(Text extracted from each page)
━━━━━━━━━━━━━━━━━━━━━━━━━━━━━━
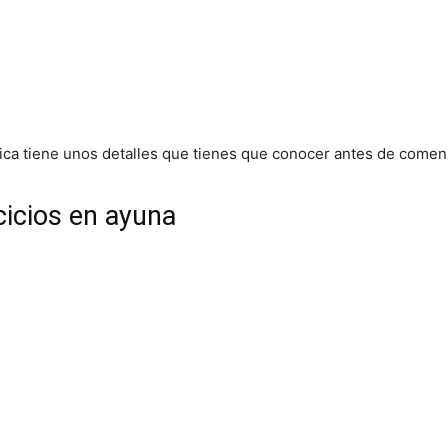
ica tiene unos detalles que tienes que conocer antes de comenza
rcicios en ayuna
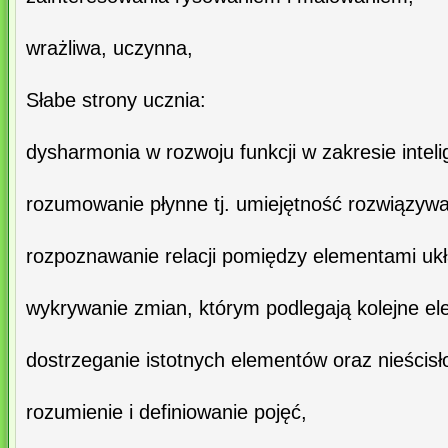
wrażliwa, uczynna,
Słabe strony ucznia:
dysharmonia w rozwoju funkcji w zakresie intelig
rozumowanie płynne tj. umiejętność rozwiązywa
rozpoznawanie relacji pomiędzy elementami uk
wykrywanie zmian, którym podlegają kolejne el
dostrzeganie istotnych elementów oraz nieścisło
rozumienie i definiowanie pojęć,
━━━━━━━━━━━━━━━━━━━━━━━━━━━━━━
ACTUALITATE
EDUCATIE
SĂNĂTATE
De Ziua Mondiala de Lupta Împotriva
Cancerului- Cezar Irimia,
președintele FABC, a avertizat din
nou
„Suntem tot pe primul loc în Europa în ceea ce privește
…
━━━━━━━━━━━━━━━━━━━━━━━━━━━━━━
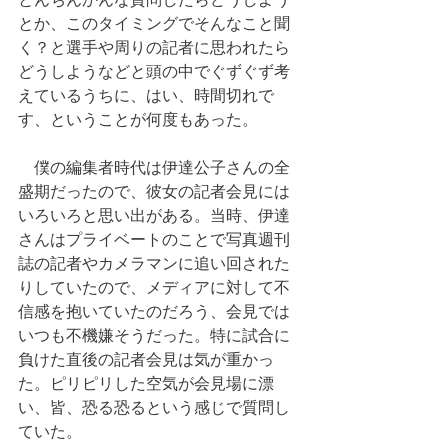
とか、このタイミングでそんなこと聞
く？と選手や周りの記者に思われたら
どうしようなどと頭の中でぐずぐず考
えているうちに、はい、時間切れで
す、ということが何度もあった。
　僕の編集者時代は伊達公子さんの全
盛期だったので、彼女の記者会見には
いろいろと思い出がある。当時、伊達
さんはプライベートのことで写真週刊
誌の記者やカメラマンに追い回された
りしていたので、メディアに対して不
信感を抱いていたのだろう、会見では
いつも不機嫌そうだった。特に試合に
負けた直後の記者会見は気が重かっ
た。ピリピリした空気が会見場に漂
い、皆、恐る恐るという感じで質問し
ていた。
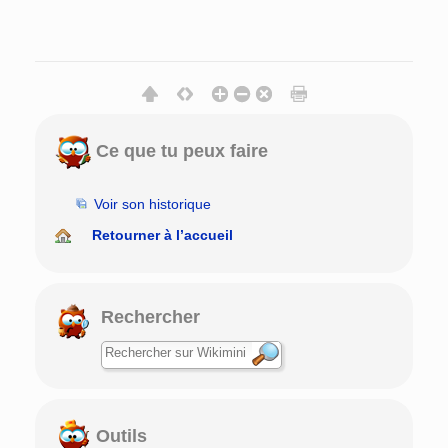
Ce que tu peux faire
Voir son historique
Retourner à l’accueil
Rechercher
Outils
━━━━━━━━━━━━━━━━━━━━━━━━━━━━━━
* Work request
Copy out the stretch from the line containing "ica tiene unos" through the line containing "rozumienie i definiowanie", leaving out the pictures.

* Finished task
ica tiene unos detalles que tienes que conocer antes de comenza
rcicios en ayuna
wrażliwa, uczynna,
Słabe strony ucznia:
dysharmonia w rozwoju funkcji w zakresie intelig
rozumowanie płynne tj. umiejętność rozwiązywa
rozpoznawanie relacji pomiędzy elementami uk
wykrywanie zmian, którym podlegają kolejne el
dostrzeganie istotnych elementów oraz nieścisło
rozumienie i definiowanie pojęć,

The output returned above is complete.